The EU naval mission to tackle people smuggling in the central Mediterranean is failing to achieve its aims, a British parliamentary committee says.
In a report, the House of Lords EU Committee says Operation Sophia does not "in any meaningful way" disrupt smugglers' boats.
The destruction of wooden boats has forced the smugglers to use rubber dinghies, putting migrants at even greater risk, the document says.
Operation Sophia began in 2015.
It was set up in the wake of a series of disasters in which hundreds of migrants died while trying to cross from Libya to Italy.
The EU authorised its vessels to board, search, seize and divert vessels suspected of being used for people smuggling.
'Responding to symptoms'
The report states that "the arrests made to date have been of low-level targets, while the destruction of vessels has simply caused the smugglers to shift from using wooden boats to rubber dinghies, which are even more unsafe".
It says that there are also "significant limits to the intelligence that can be collected about onshore smuggling networks from the high seas".
"There is therefore little prospect of Operation Sophia overturning the business model of people smuggling," the document concludes.
It adds that the mission is still operating out in international waters, and not — as originally intended — in Libyan waters.

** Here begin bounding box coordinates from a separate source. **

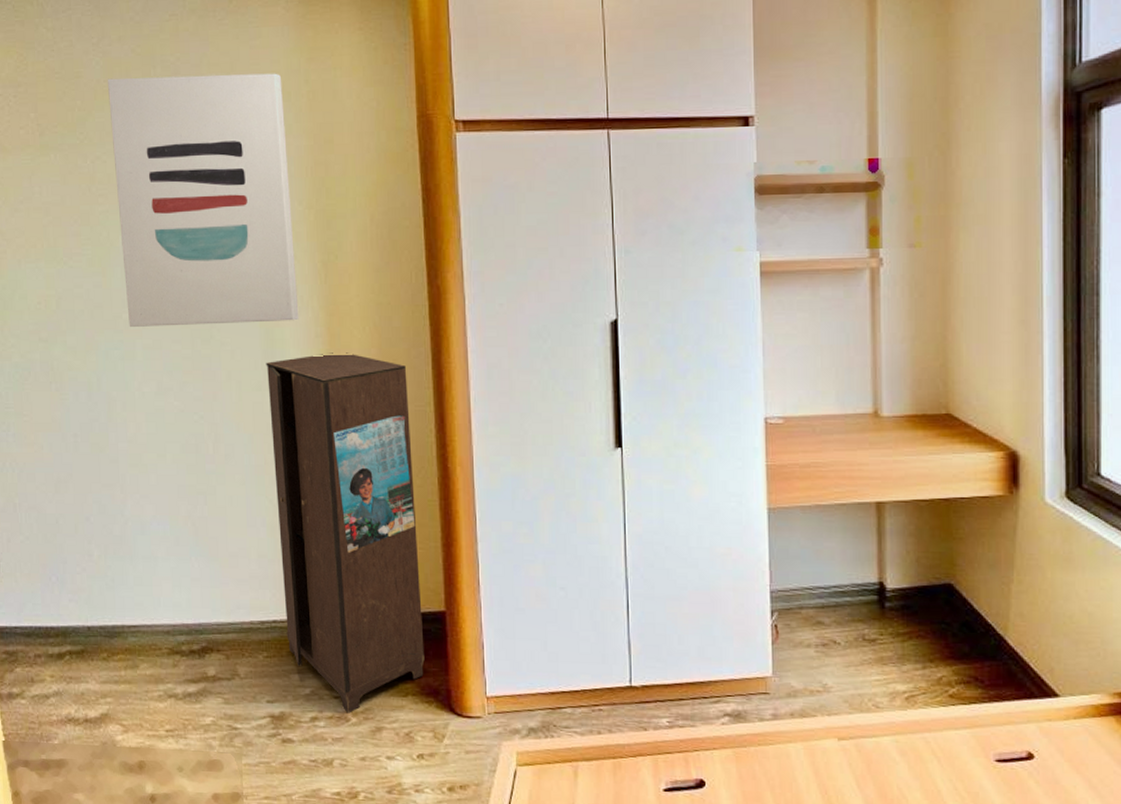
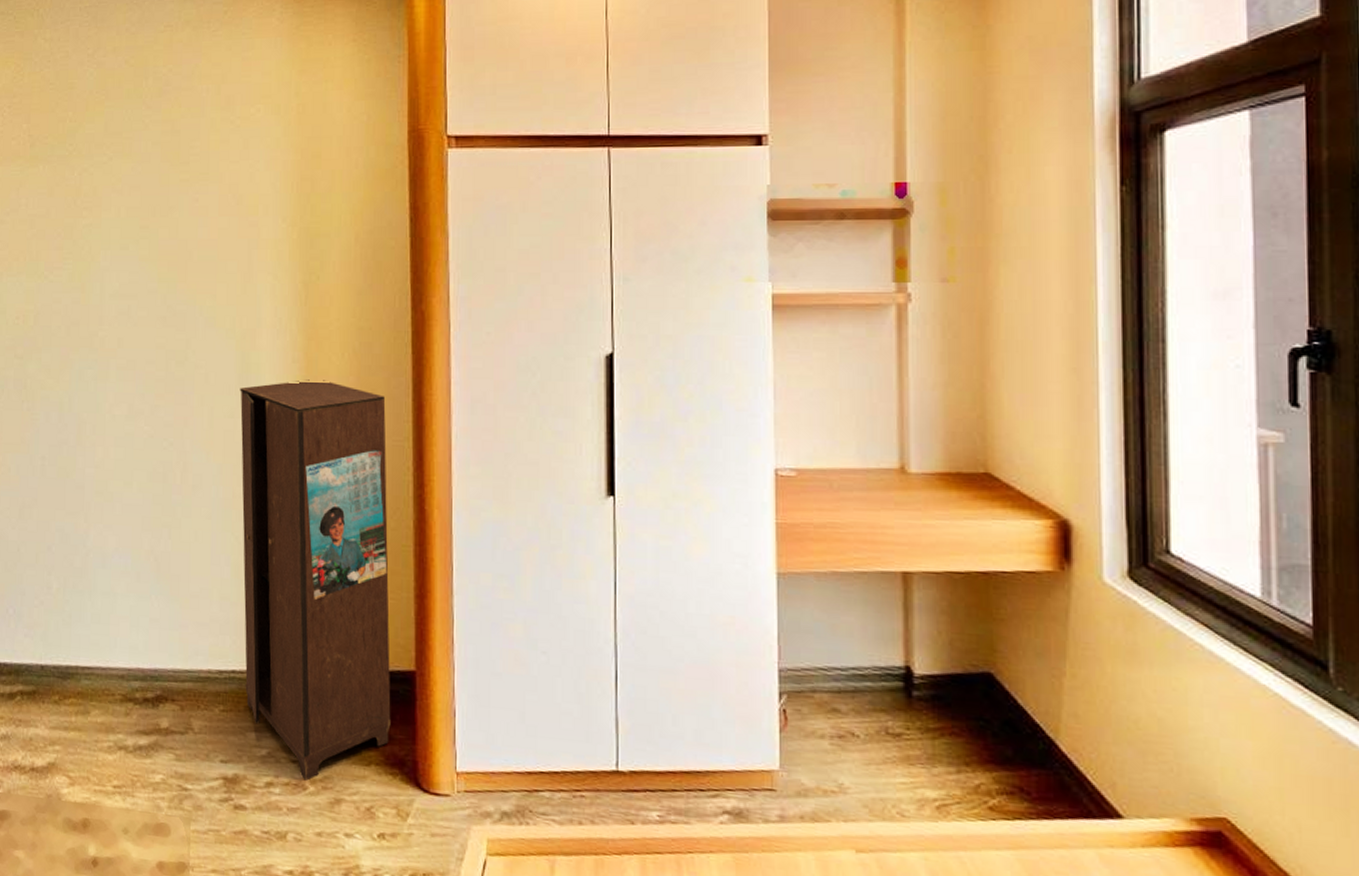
wall art: present [107,73,299,327] -> none [99,85,277,346]

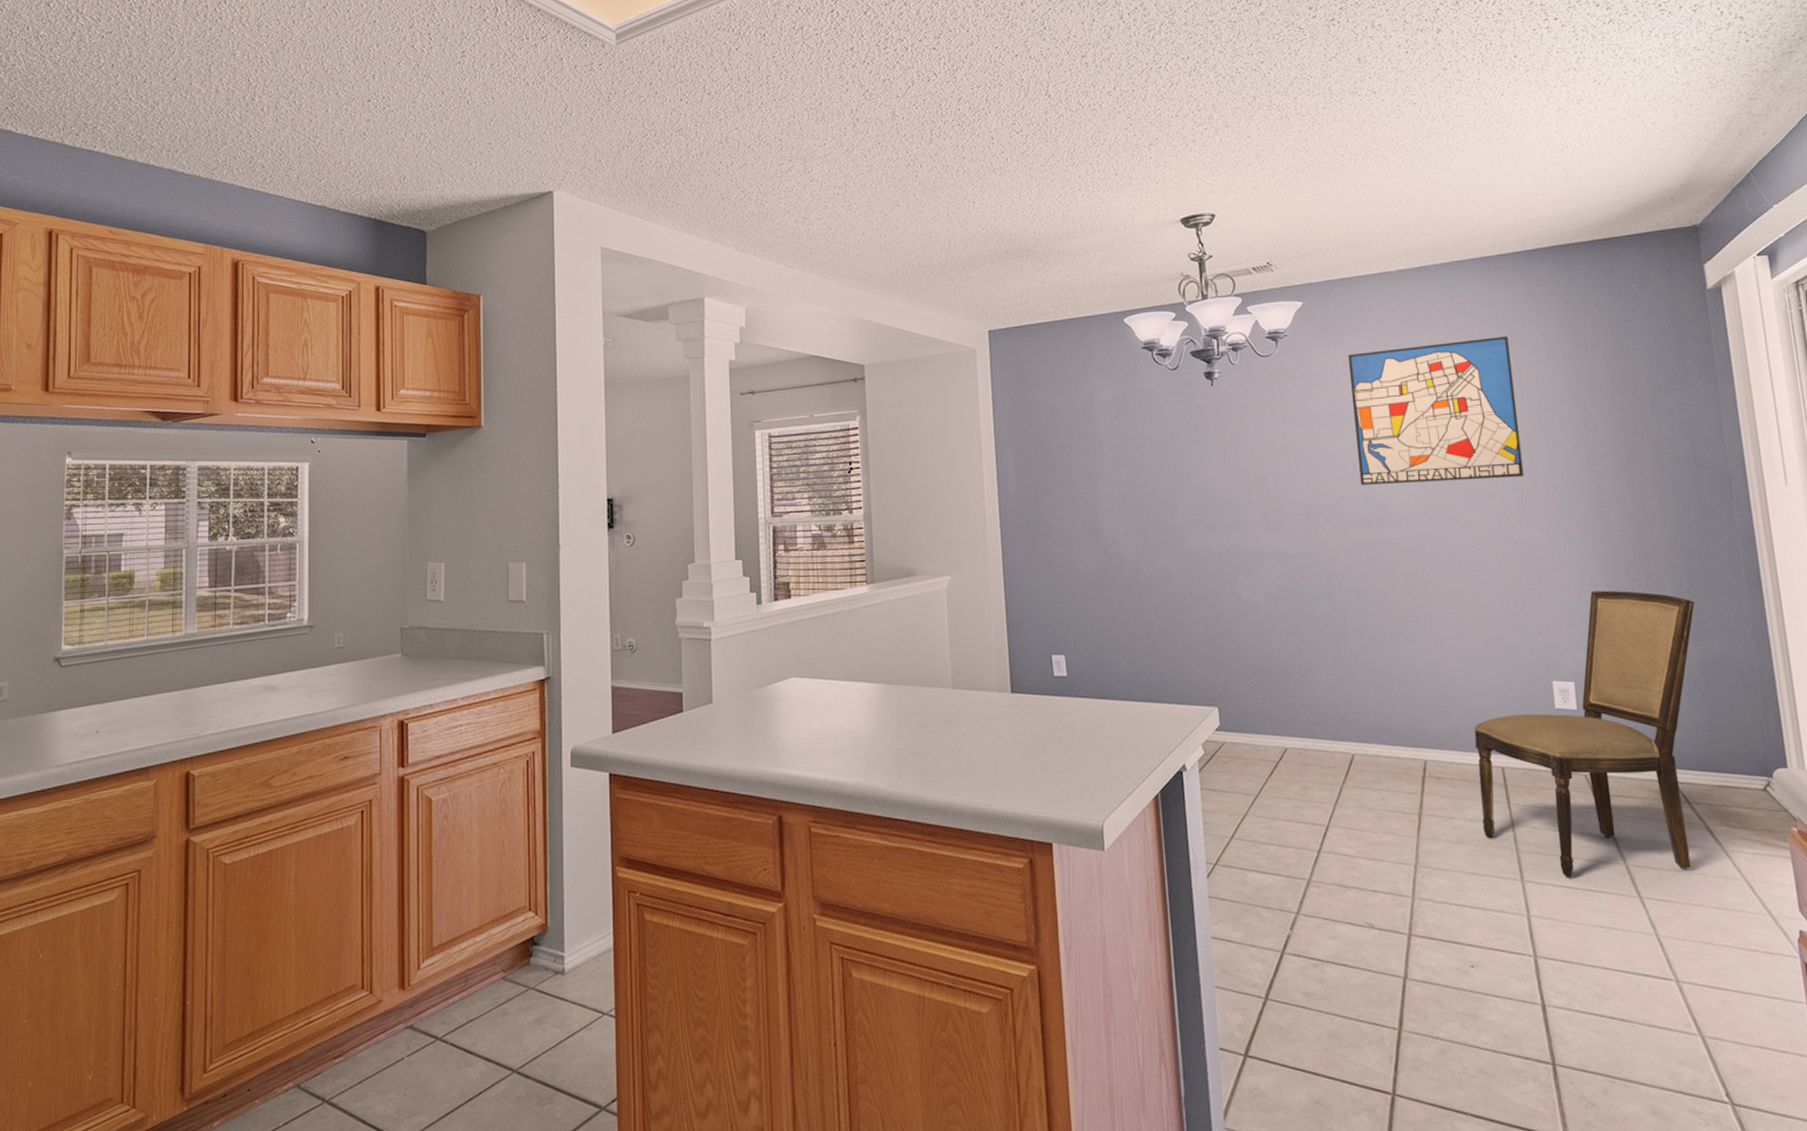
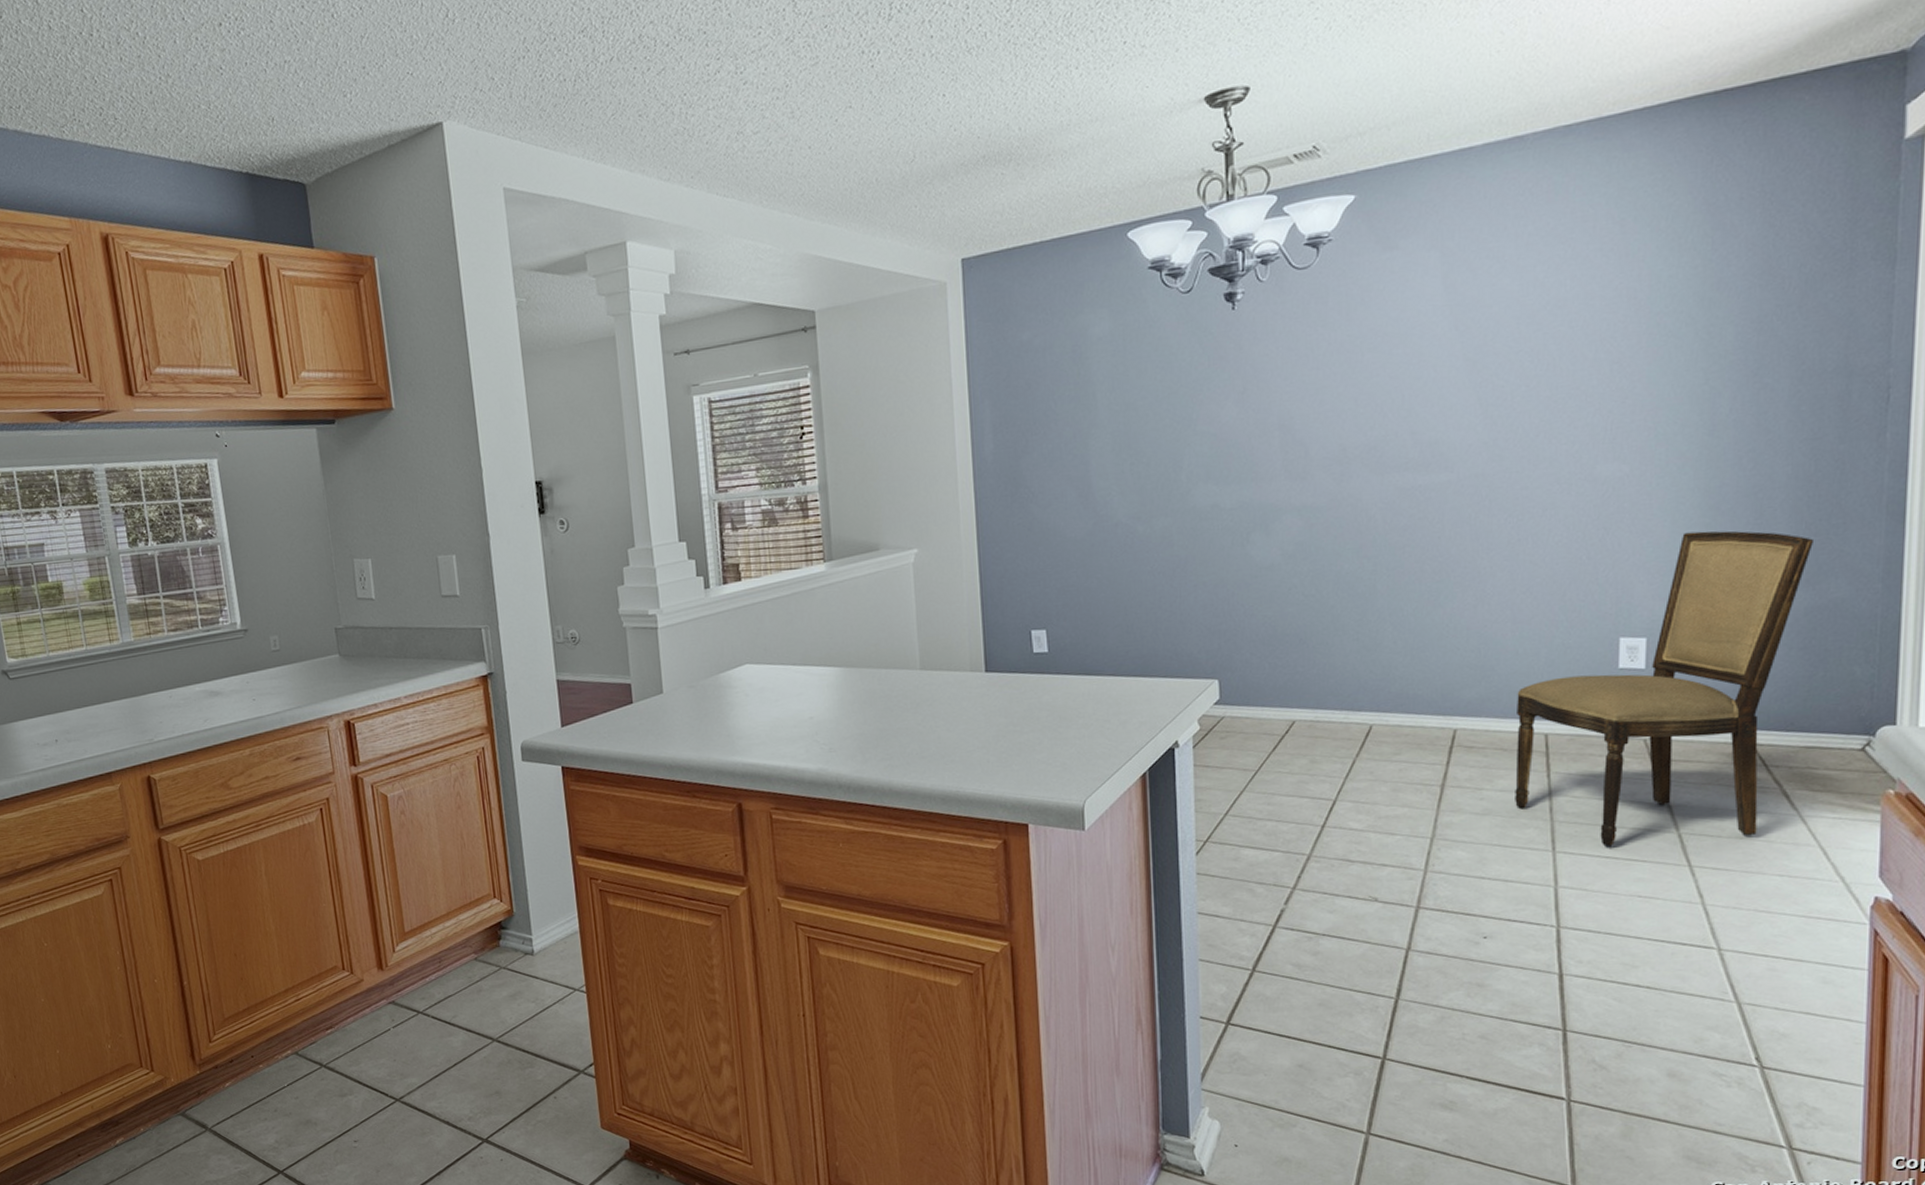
wall art: present [1348,336,1524,485] -> none [1407,222,1620,421]

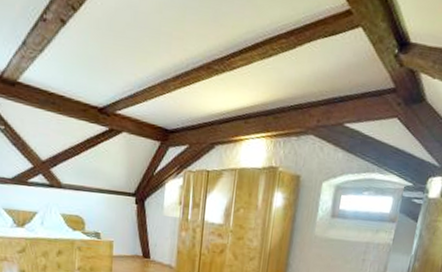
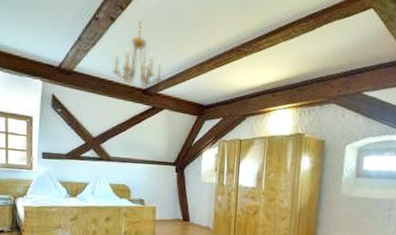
chandelier: none [62,25,122,106] -> present [111,20,163,87]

The weakness of the Libyan state is seen by the report's authors as another key factor.
They say the absence of a formal invitation from Libya is preventing European Nato members from launching a military intervention, aimed at tackling the threat posed to Libya — and the wider region — by so-called Islamic State.
"However valuable as a search and rescue mission, Operation Sophia does not, and, we argue, cannot deliver its mandate. It responds to symptoms, not causes."
The report also urges the EU to urgently develop a strategy aimed at tackling the root causes of mass migration.
At the same time, the document credits the mission with saving about 9,000 migrants since Operation Sophia was launched.
The mission is named after a baby born on an EU ship that rescued her mother off the coast of Libya in August 2015.